An optimized configuration is an in-sample result

Searching for the "best" contracts or subset maximizes a metric on past data, which also fits noise — this is the single most overfitting-prone thing the analyst can do. Vector AI always frames it as "the combination that would have maximized X on the backtest", never as advice or a prediction, and always reports the out-of-sample check (the configuration found on the first part of the history, then measured on the later part) and a resampling band. Read those before trusting the headline number. The decision to trade, and how, is always yours.

Acting on a proposal

When Vector AI optimizes, it does not silently change your workspace — it shows an actionable proposal card under its answer, and you stay the final switch. The card shows the configuration it found and the key metrics before and after, with three actions:

Apply to session
Writes the proposed weights into the live session. Recorded in the Timeline, so it is undoable.
Save as variant
Freezes the proposal as a variant and pins it to the comparison, without touching the live session — compare it against your current setup before committing.
Open in Optimizer
Opens the Optimization module pre-filled with the same configuration, to review the surface and leaderboard or tweak and re-run.

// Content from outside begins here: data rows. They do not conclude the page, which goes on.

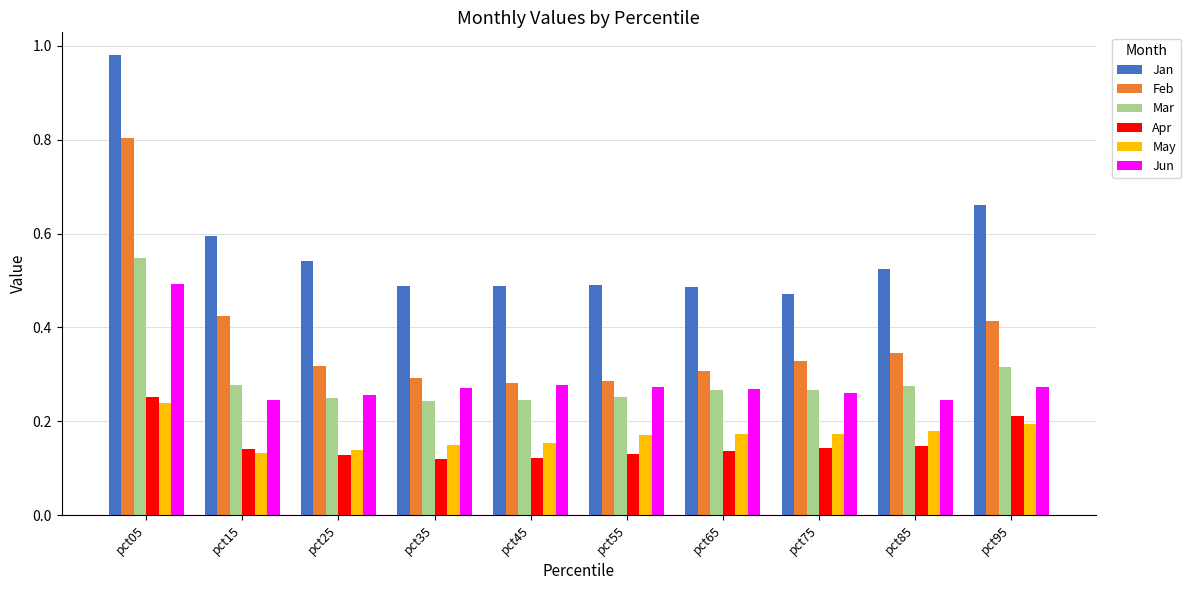

Which category has the highest value across all series?

pct05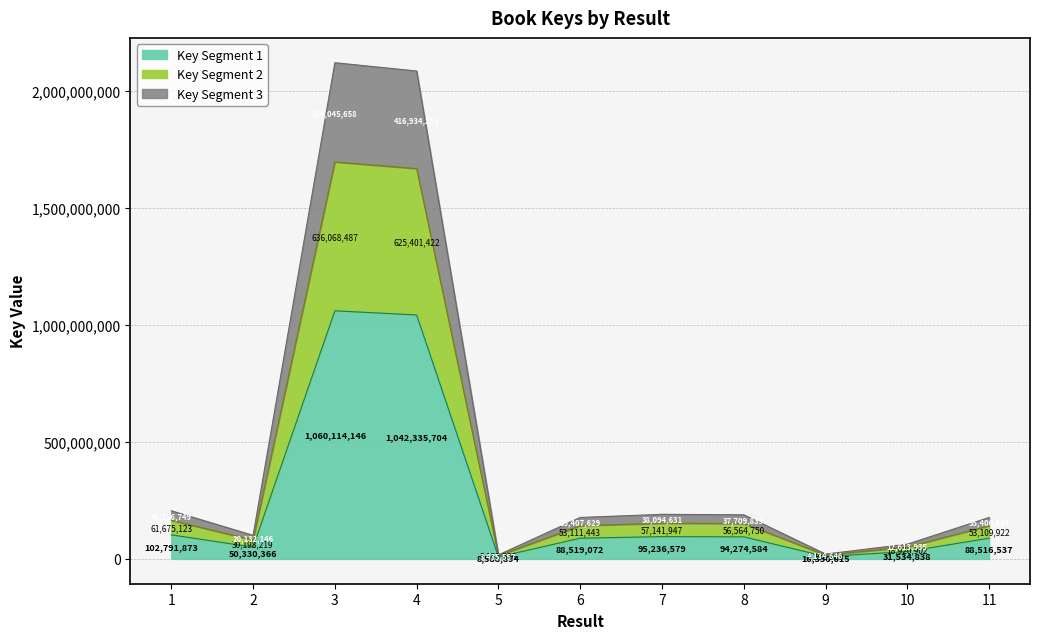

True or false: the data shows 1060114146.0 at 3.

True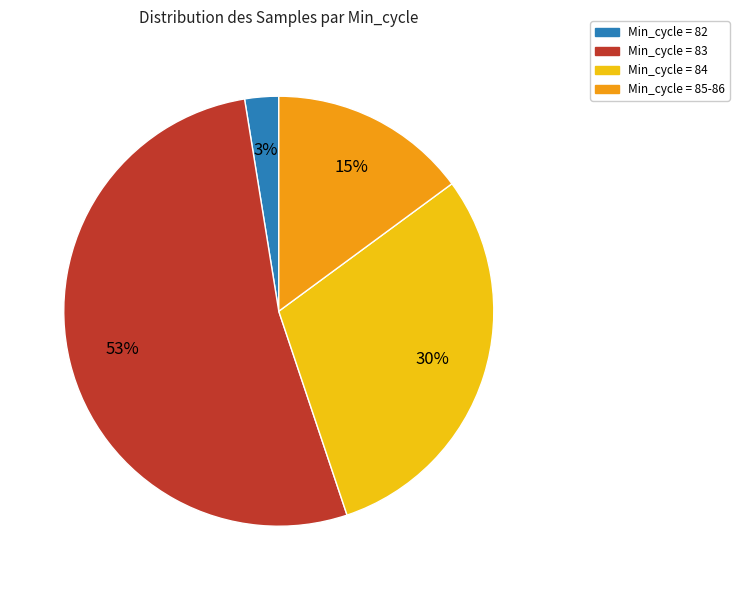

To the nearest percent, what is the average slice percentage?

25%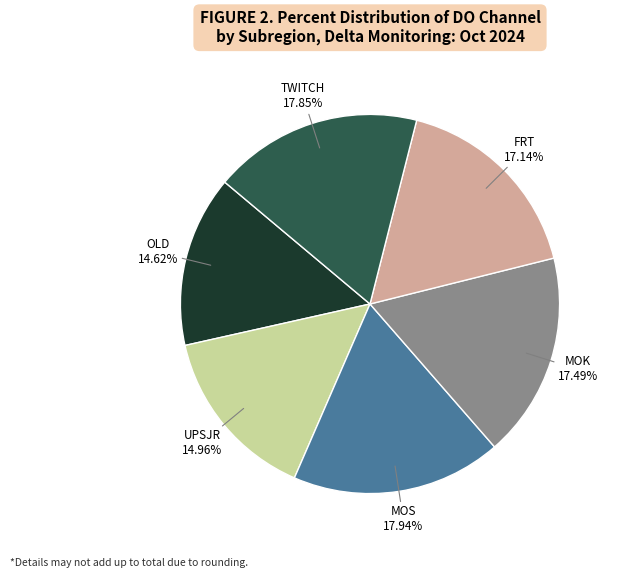

Is there a majority slice in this chart?

No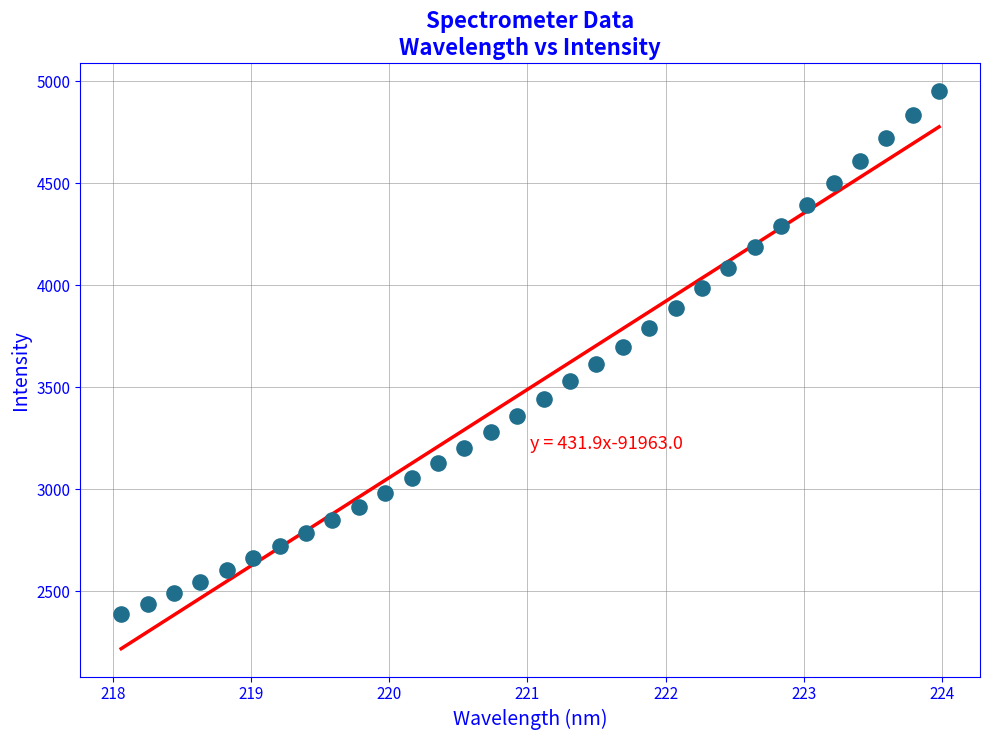

What is the range of X values (max minus min)?

5.9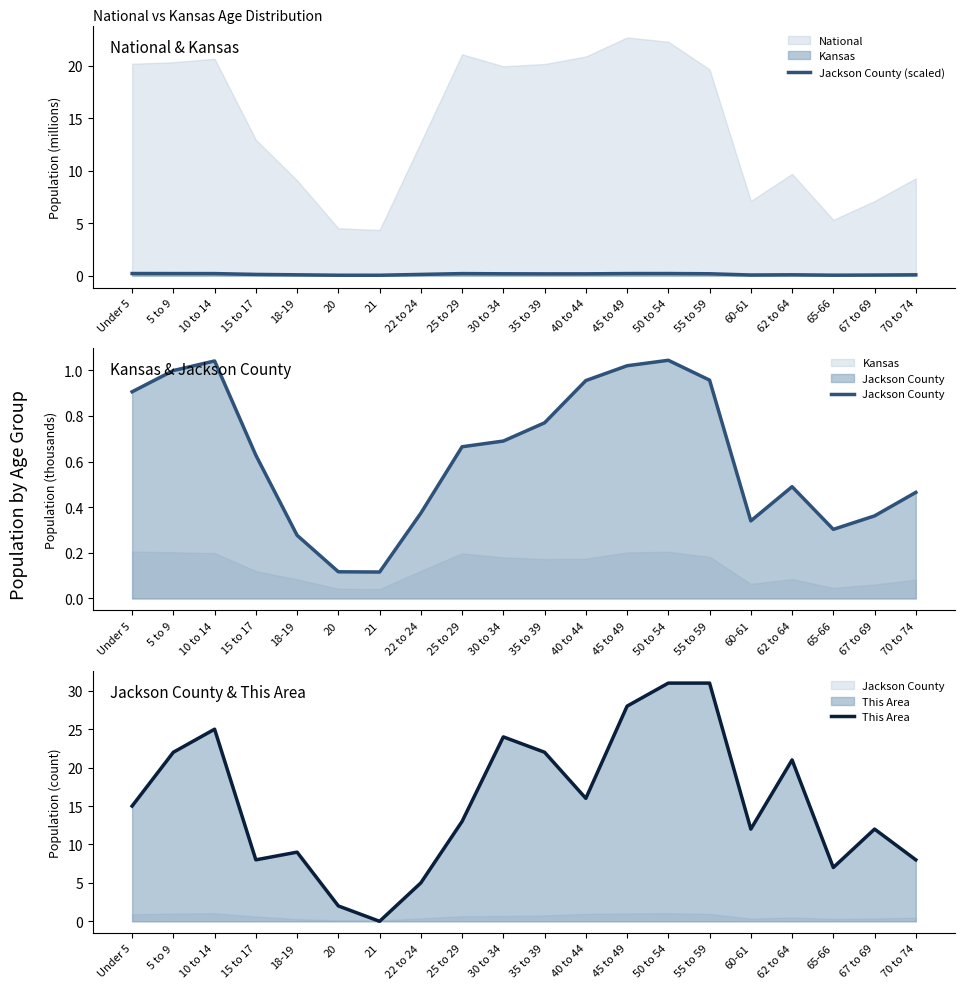

What is the average value of the Jackson County (scaled) series?

0.1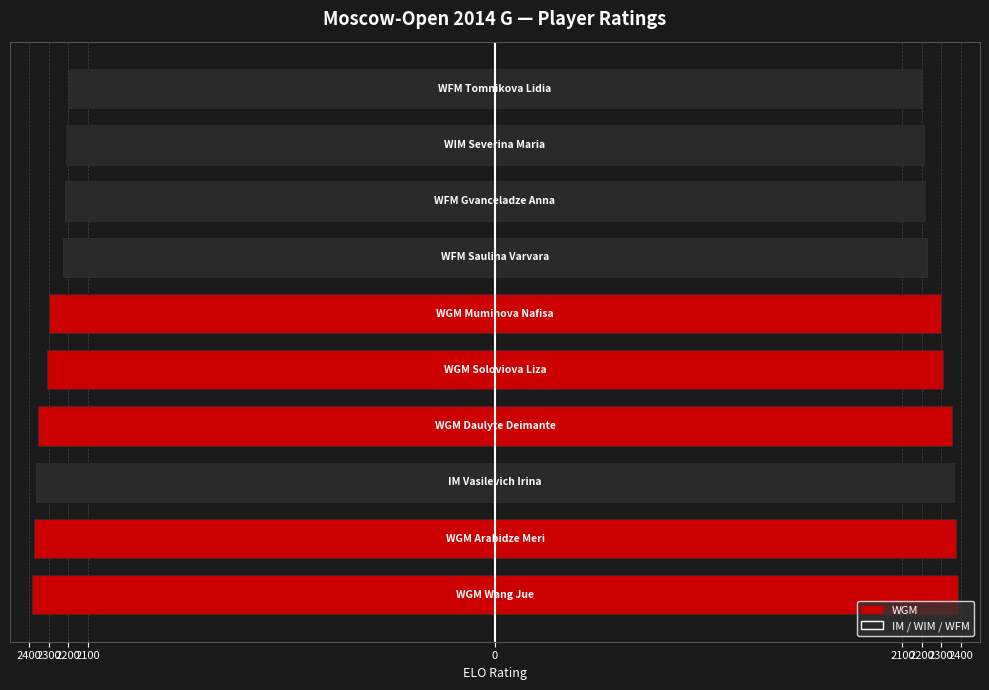

At how many categories does at least one series exceed 1031?

10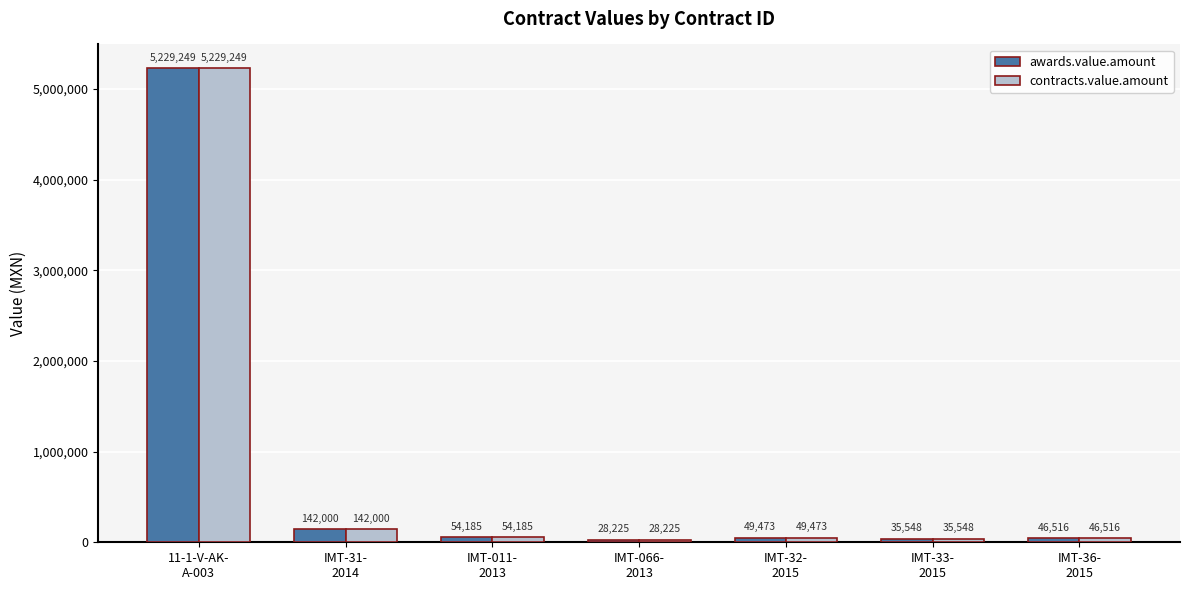

Are the bars horizontal?

No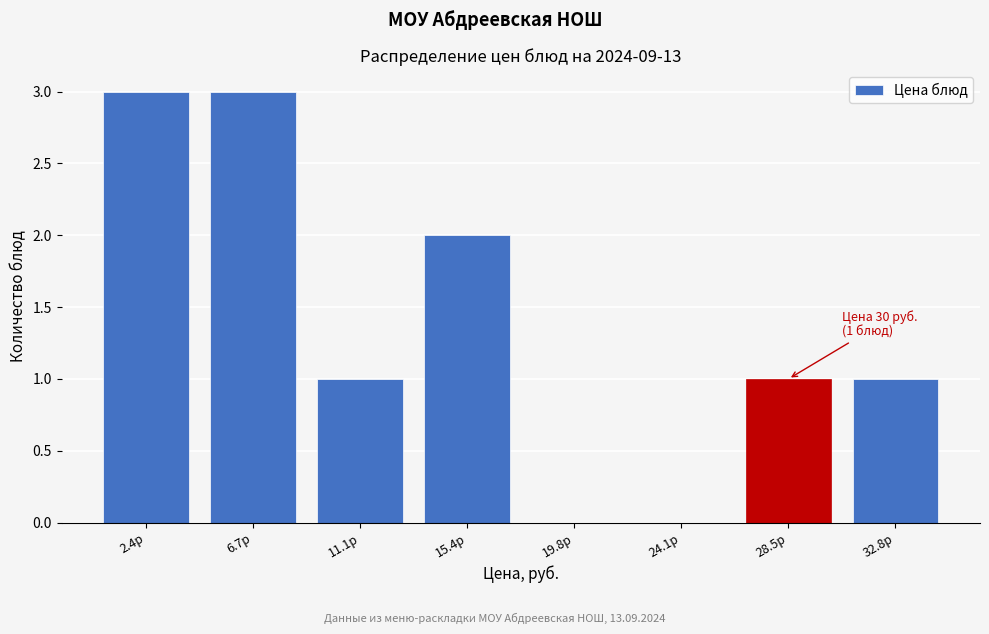

Reading left to right, extract all data points from this chart.

2.4р=3	6.7р=3	11.1р=1	15.4р=2	19.8р=0	24.1р=0	28.5р=1	32.8р=1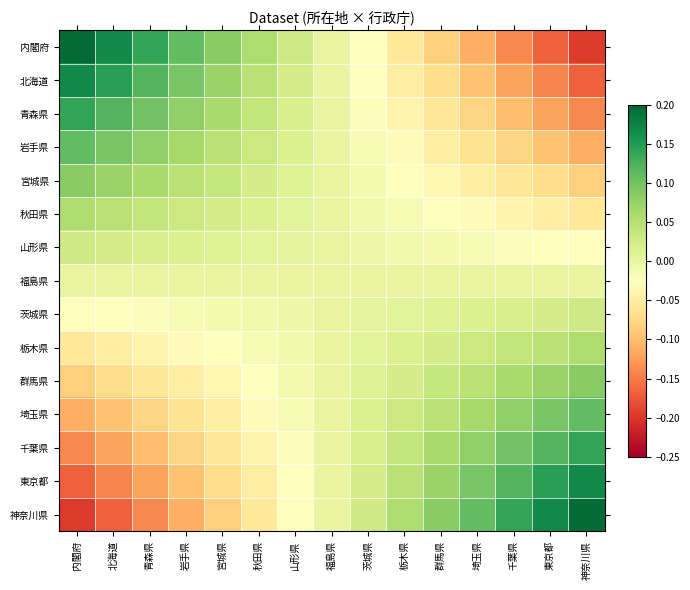

Which series has the largest total across all categories?

内閣府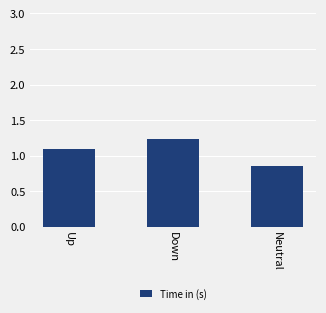

What is the label of the 1st bar from the right?

Neutral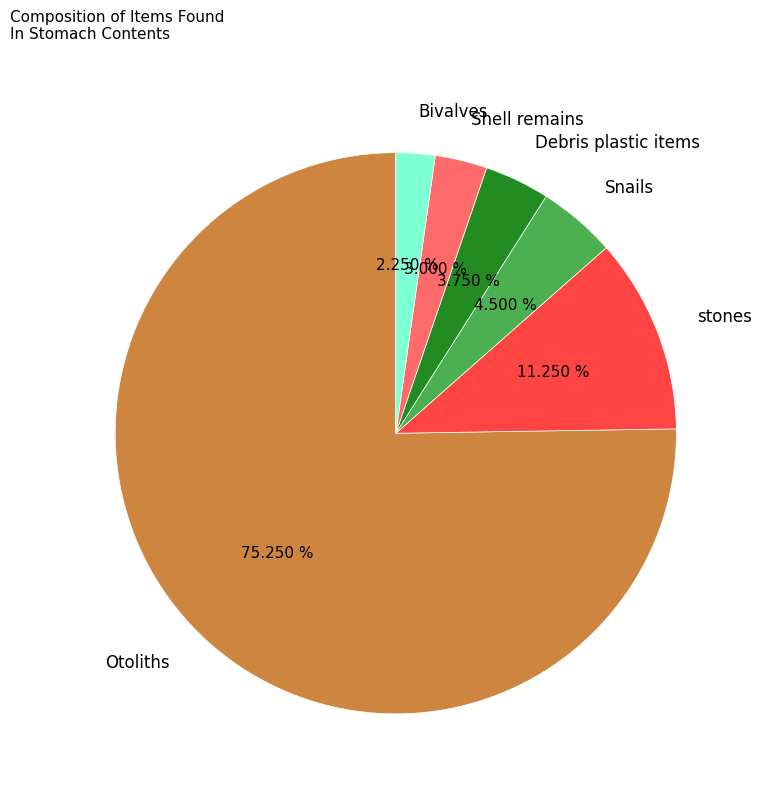

What is the majority slice?

Otoliths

The card stays with the message: it survives closing and reopening the chat for as long as the session lives.

Methodology guidance

Beyond the numbers, Vector AI helps with how to analyse: which tool or statistical method fits your data — for example, for returns with volatility clustering and fat tails (typical of 0DTE options) it will point you to FHS + GARCH or a skewed Student-t Monte Carlo model, with block bootstrap as the robust default. This is educational guidance about the tools inside VECTOR, and it can link you to the relevant page (for example Monte Carlo).

How it stays accurate

Every number is computed, never invented

The figures Vector AI cites are produced by the same engine that powers the charts and tables — never estimated by the model. A what-if is a real recomputation of the backtest, not a guess. If Vector AI does not have the data to answer precisely, it tells you and offers the closest thing it can compute, instead of inventing a number.

What it will not do

Vector AI is not a financial advisor

By design, Vector AI stays descriptive and impersonal. It will not tell you to buy, sell, allocate or withdraw real capital; it will not call a portfolio "ready", "safe" or "validated" for live trading; it will not predict future returns; and it will not tailor its answers to your personal situation (real capital, goals, risk tolerance, horizon). Configuration ideas are framed as experiments — "try this and observe the effect on a metric" — never as recommendations. The decision to trade, and how, is always yours. Past performance is not indicative of future results.

Limits to be aware of

Time of day needs per-trade times
Intraday questions require the entry date and time of each trade in your imported file. Strategies loaded as a daily P/L series or an equity curve don't carry per-trade times, so hour-of-day analysis isn't available for them — Vector AI will say so.
Monte Carlo is a suggestion
The chat doesn't run Monte Carlo itself (it's heavy). Vector AI points you to the Monte Carlo tool with the model that fits your data.
Small samples stay uncertain
With few trades or days, a strong-looking result is still low confidence — Vector AI flags this rather than overstating it.
Usage limits
To keep the service responsive for everyone, Vector AI is rate-limited per account: session verdicts up to 6/minute and 60/day, chat messages up to 10/minute and 200/day. Past a limit the API answers with a retry-later message; identical portfolios reuse cached verdicts without consuming budget.

Model

Vector AI runs on Anthropic Claude (US): the session verdict uses an Opus-class model, the card and the chat a faster Haiku-class model. Only the numeric digest of your session is sent — computed metrics, never raw trades, files or personal data (see Data & privacy).

Language

Vector AI replies in the language selected in Settings (Italian or English). Change it under Settings and the next question is answered in the new language.